Slide 1: Introduction to Data Cleaning
Data cleaning is a crucial step in the data analysis process. It involves identifying and correcting errors, inconsistencies, and inaccuracies in datasets to ensure the quality and reliability of your analysis. Python offers powerful tools and libraries for efficient data cleaning, making it an essential skill for any data scientist or analyst.
# Example: Loading a dataset and checking for missing values
import pandas as pd
# Load a sample dataset
df = pd.read_csv('sample_data.csv')
# Check for missing values
missing_values = df.isnull().sum()
print("Missing values in each column:")
print(missing_values)Slide 2: Handling Missing Data
One common issue in datasets is missing values. Python provides various methods to handle missing data, such as dropping rows with missing values or filling them with appropriate values.
# Example: Handling missing data
import pandas as pd
import numpy as np
# Create a sample dataset with missing values
data = {'A': [1, 2, np.nan, 4], 'B': [5, np.nan, 7, 8], 'C': [9, 10, 11, 12]}
df = pd.DataFrame(data)
# Drop rows with missing values
df_dropped = df.dropna()
# Fill missing values with the mean of the column
df_filled = df.fillna(df.mean())
print("Original DataFrame:")
print(df)
print("\nDataFrame after dropping rows with missing values:")
print(df_dropped)
print("\nDataFrame after filling missing values with column means:")
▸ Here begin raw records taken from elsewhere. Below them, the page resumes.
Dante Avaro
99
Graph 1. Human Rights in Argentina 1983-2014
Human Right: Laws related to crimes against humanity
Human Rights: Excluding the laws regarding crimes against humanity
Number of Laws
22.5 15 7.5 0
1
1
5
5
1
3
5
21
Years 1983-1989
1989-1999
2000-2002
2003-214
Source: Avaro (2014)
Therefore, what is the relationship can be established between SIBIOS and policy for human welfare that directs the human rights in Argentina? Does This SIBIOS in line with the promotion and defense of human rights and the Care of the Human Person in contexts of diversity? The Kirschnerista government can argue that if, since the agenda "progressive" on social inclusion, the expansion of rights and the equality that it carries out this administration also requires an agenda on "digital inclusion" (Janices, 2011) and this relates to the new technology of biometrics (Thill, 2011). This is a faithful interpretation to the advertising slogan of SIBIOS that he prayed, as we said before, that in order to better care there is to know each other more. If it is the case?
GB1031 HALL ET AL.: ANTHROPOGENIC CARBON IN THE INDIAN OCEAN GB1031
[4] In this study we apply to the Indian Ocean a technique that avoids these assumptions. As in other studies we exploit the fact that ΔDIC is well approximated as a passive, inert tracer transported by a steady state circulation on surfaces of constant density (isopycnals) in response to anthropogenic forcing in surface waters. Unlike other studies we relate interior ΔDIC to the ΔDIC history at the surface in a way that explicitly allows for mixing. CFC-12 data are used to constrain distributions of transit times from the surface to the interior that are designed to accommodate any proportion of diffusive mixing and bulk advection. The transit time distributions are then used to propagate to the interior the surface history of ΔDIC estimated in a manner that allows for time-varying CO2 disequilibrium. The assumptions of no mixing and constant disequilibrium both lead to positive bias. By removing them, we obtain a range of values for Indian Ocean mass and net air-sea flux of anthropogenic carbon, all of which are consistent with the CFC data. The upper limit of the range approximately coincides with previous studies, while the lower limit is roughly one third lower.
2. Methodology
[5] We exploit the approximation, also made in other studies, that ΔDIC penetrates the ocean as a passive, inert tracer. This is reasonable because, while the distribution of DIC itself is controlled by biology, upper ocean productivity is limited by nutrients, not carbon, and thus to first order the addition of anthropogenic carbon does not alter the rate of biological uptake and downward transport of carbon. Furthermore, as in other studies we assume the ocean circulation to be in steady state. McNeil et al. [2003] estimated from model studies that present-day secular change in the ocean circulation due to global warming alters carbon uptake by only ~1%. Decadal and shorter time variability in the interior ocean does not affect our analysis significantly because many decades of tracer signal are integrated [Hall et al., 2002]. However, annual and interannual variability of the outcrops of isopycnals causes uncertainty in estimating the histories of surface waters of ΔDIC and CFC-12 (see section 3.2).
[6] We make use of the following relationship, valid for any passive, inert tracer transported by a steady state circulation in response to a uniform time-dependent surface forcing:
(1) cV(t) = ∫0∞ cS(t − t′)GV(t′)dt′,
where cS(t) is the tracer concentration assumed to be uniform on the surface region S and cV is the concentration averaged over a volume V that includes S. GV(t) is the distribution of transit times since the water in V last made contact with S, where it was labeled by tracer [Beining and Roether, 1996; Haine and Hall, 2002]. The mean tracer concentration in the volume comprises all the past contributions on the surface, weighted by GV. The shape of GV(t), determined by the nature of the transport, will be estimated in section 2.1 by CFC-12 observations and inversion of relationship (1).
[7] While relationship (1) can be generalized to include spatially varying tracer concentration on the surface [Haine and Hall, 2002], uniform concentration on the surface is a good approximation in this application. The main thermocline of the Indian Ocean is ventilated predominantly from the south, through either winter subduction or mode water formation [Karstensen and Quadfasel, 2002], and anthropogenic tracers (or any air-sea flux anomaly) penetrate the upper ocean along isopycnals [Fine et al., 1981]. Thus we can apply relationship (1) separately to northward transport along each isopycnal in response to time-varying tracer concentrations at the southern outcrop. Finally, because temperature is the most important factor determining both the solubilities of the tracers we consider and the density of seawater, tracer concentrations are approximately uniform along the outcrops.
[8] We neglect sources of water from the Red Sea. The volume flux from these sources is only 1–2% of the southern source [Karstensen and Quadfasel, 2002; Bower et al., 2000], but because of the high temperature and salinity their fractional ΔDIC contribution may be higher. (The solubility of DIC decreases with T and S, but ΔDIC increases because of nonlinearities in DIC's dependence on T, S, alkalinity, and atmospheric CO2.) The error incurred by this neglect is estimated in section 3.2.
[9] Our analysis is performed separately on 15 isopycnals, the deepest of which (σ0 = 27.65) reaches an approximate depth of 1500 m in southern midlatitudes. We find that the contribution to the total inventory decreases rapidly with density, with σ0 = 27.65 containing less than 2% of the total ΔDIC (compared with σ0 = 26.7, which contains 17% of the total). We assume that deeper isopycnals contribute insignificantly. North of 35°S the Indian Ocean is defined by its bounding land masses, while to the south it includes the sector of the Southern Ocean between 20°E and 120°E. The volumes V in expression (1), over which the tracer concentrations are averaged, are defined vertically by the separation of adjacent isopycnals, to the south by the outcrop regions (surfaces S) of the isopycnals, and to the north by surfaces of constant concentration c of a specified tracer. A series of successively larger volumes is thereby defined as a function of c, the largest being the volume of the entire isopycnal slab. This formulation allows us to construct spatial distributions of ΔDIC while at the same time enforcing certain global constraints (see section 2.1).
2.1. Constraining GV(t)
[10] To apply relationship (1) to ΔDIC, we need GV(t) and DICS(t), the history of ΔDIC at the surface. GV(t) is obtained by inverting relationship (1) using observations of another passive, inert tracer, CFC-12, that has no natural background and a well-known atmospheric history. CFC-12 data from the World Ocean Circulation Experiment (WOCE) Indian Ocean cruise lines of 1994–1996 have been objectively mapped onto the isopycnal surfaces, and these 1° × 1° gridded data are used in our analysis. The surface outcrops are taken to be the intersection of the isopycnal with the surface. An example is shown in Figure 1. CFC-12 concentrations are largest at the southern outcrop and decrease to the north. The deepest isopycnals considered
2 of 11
print(df_filled)Slide 3: Results for: Handling Missing Data
Original DataFrame:
A B C
0 1.0 5.0 9
1 2.0 NaN 10
2 NaN 7.0 11
3 4.0 8.0 12
DataFrame after dropping rows with missing values:
A B C
0 1.0 5.0 9
3 4.0 8.0 12
DataFrame after filling missing values with column means:
A B C
0 1.0 5.0 9
1 2.0 6.7 10
2 2.3 7.0 11
3 4.0 8.0 12
Slide 4: Removing Duplicates
Duplicate entries can skew your analysis and lead to incorrect conclusions. Python's pandas library offers simple methods to identify and remove duplicate rows from your dataset.
# Example: Removing duplicate rows
import pandas as pd
# Create a sample dataset with duplicate rows
data = {'A': [1, 2, 2, 3, 4], 'B': [5, 6, 6, 7, 8]}
df = pd.DataFrame(data)
# Identify duplicate rows
duplicates = df.duplicated()
# Remove duplicate rows
df_unique = df.drop_duplicates()
print("Original DataFrame:")
print(df)
print("\nDuplicate rows:")
print(duplicates)
print("\nDataFrame after removing duplicates:")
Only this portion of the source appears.